(Collected data)
══════

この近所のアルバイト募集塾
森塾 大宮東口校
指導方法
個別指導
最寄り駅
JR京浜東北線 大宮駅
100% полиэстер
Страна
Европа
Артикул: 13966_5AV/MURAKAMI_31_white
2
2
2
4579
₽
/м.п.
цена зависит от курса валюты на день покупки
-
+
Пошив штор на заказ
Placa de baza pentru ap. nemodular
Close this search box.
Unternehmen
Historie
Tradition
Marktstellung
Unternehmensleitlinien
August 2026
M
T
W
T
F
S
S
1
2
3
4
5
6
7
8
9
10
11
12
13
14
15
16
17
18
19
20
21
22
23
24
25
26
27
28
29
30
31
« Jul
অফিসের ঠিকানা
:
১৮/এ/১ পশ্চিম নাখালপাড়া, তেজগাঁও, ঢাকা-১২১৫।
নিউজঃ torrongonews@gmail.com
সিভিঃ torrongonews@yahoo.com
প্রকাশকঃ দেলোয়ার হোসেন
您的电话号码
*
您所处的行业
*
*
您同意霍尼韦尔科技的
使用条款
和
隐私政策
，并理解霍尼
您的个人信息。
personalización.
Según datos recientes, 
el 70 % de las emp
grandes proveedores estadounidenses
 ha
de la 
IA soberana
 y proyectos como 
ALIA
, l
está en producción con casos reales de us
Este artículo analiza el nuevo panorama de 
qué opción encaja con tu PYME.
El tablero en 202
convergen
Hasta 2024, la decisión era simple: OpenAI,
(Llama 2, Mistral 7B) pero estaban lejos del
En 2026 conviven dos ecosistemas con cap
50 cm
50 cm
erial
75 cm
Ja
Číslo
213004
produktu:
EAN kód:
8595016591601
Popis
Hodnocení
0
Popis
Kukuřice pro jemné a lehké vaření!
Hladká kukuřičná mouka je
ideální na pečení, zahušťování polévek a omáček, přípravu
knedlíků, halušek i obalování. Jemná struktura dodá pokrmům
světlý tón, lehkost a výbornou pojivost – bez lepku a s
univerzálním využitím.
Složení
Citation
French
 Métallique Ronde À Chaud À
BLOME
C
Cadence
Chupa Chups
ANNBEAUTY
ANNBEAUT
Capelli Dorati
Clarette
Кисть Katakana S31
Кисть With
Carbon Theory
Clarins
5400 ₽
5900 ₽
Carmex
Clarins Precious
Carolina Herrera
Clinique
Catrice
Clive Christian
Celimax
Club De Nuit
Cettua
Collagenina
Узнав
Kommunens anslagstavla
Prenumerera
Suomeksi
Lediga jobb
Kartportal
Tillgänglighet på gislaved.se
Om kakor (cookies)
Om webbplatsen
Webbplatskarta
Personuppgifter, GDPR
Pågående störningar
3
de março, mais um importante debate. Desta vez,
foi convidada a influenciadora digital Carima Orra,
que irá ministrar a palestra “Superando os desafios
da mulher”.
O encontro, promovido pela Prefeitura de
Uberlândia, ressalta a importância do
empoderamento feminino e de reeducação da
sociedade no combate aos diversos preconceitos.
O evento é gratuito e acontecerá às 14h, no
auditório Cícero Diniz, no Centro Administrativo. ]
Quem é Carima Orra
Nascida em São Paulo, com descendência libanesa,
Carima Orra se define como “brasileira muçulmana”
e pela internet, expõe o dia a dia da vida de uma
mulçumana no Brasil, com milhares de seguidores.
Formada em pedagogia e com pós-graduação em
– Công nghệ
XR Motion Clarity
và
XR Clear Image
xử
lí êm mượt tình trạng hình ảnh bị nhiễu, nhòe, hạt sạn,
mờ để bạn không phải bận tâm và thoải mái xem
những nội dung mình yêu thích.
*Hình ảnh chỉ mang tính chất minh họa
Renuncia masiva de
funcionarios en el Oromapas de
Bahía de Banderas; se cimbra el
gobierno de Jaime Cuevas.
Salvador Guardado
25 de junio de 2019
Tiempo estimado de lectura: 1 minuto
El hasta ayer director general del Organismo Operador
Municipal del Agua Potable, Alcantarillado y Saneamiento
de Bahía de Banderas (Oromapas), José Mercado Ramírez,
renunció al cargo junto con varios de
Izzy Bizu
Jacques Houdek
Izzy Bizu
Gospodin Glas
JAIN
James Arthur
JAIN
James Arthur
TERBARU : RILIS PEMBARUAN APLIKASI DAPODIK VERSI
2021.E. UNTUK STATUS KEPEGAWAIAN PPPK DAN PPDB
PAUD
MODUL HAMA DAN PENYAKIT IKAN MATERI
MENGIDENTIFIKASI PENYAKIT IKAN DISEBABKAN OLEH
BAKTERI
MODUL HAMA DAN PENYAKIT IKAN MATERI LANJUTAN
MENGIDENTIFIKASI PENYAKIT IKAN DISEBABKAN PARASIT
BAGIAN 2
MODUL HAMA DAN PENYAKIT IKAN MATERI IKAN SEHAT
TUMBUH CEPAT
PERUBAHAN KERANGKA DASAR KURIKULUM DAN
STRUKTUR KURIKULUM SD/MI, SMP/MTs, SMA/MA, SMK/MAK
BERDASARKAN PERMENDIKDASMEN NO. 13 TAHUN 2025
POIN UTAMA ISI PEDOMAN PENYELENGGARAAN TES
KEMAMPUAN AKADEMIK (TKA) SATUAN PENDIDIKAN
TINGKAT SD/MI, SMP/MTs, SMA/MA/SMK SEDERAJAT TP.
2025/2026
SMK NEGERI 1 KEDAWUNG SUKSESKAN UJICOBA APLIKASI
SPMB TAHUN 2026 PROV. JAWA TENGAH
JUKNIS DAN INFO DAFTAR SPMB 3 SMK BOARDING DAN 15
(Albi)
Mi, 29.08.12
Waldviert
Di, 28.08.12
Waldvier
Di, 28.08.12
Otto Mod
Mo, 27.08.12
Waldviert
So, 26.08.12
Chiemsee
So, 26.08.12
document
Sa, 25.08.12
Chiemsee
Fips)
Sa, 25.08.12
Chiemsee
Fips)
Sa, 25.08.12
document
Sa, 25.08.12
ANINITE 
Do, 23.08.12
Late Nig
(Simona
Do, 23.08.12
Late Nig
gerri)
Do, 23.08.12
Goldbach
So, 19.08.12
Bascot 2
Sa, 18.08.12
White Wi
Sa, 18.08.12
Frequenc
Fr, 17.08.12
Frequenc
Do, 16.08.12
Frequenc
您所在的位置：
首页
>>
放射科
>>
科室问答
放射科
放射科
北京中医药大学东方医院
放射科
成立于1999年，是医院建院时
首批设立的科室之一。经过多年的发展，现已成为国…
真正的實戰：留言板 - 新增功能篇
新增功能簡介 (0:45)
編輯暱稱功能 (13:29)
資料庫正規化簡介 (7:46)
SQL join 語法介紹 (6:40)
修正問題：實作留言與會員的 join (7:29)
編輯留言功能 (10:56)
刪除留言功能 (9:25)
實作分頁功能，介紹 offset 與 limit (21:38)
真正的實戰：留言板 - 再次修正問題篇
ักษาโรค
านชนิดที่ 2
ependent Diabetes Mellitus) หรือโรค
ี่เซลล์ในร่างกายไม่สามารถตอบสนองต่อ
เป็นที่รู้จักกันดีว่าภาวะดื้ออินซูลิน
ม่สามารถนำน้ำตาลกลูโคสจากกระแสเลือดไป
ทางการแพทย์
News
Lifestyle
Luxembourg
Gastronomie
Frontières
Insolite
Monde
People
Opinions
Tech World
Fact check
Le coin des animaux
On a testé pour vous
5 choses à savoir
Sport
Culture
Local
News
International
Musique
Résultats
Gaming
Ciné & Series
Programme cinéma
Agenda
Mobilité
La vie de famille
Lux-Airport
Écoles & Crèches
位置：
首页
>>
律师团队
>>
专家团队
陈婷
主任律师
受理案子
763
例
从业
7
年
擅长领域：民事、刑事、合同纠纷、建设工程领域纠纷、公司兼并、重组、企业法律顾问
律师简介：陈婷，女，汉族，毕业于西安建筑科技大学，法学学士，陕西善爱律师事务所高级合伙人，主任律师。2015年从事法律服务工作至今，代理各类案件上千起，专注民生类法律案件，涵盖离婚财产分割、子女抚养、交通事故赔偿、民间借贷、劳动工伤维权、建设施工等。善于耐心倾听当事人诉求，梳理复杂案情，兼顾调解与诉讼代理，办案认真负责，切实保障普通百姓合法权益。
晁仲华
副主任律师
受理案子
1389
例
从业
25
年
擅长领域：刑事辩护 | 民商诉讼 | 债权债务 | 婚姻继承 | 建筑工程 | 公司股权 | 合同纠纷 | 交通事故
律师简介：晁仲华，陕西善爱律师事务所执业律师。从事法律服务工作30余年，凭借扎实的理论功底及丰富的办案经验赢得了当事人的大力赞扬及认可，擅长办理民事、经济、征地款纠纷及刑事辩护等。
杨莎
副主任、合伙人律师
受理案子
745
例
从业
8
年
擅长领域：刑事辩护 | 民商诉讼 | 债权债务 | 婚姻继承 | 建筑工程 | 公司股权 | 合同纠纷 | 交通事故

══════

After locating the line holding "O encontro, promovido pela Prefeitura de" above, output exactly that line and every line after it through the line holding "SMK NEGERI 1". Include nothing else.

O encontro, promovido pela Prefeitura de
Uberlândia, ressalta a importância do
empoderamento feminino e de reeducação da
sociedade no combate aos diversos preconceitos.
O evento é gratuito e acontecerá às 14h, no
auditório Cícero Diniz, no Centro Administrativo. ]
Quem é Carima Orra
Nascida em São Paulo, com descendência libanesa,
Carima Orra se define como “brasileira muçulmana”
e pela internet, expõe o dia a dia da vida de uma
mulçumana no Brasil, com milhares de seguidores.
Formada em pedagogia e com pós-graduação em
– Công nghệ
XR Motion Clarity
và
XR Clear Image
xử
lí êm mượt tình trạng hình ảnh bị nhiễu, nhòe, hạt sạn,
mờ để bạn không phải bận tâm và thoải mái xem
những nội dung mình yêu thích.
*Hình ảnh chỉ mang tính chất minh họa
Renuncia masiva de
funcionarios en el Oromapas de
Bahía de Banderas; se cimbra el
gobierno de Jaime Cuevas.
Salvador Guardado
25 de junio de 2019
Tiempo estimado de lectura: 1 minuto
El hasta ayer director general del Organismo Operador
Municipal del Agua Potable, Alcantarillado y Saneamiento
de Bahía de Banderas (Oromapas), José Mercado Ramírez,
renunció al cargo junto con varios de
Izzy Bizu
Jacques Houdek
Izzy Bizu
Gospodin Glas
JAIN
James Arthur
JAIN
James Arthur
TERBARU : RILIS PEMBARUAN APLIKASI DAPODIK VERSI
2021.E. UNTUK STATUS KEPEGAWAIAN PPPK DAN PPDB
PAUD
MODUL HAMA DAN PENYAKIT IKAN MATERI
MENGIDENTIFIKASI PENYAKIT IKAN DISEBABKAN OLEH
BAKTERI
MODUL HAMA DAN PENYAKIT IKAN MATERI LANJUTAN
MENGIDENTIFIKASI PENYAKIT IKAN DISEBABKAN PARASIT
BAGIAN 2
MODUL HAMA DAN PENYAKIT IKAN MATERI IKAN SEHAT
TUMBUH CEPAT
PERUBAHAN KERANGKA DASAR KURIKULUM DAN
STRUKTUR KURIKULUM SD/MI, SMP/MTs, SMA/MA, SMK/MAK
BERDASARKAN PERMENDIKDASMEN NO. 13 TAHUN 2025
POIN UTAMA ISI PEDOMAN PENYELENGGARAAN TES
KEMAMPUAN AKADEMIK (TKA) SATUAN PENDIDIKAN
TINGKAT SD/MI, SMP/MTs, SMA/MA/SMK SEDERAJAT TP.
2025/2026
SMK NEGERI 1 KEDAWUNG SUKSESKAN UJICOBA APLIKASI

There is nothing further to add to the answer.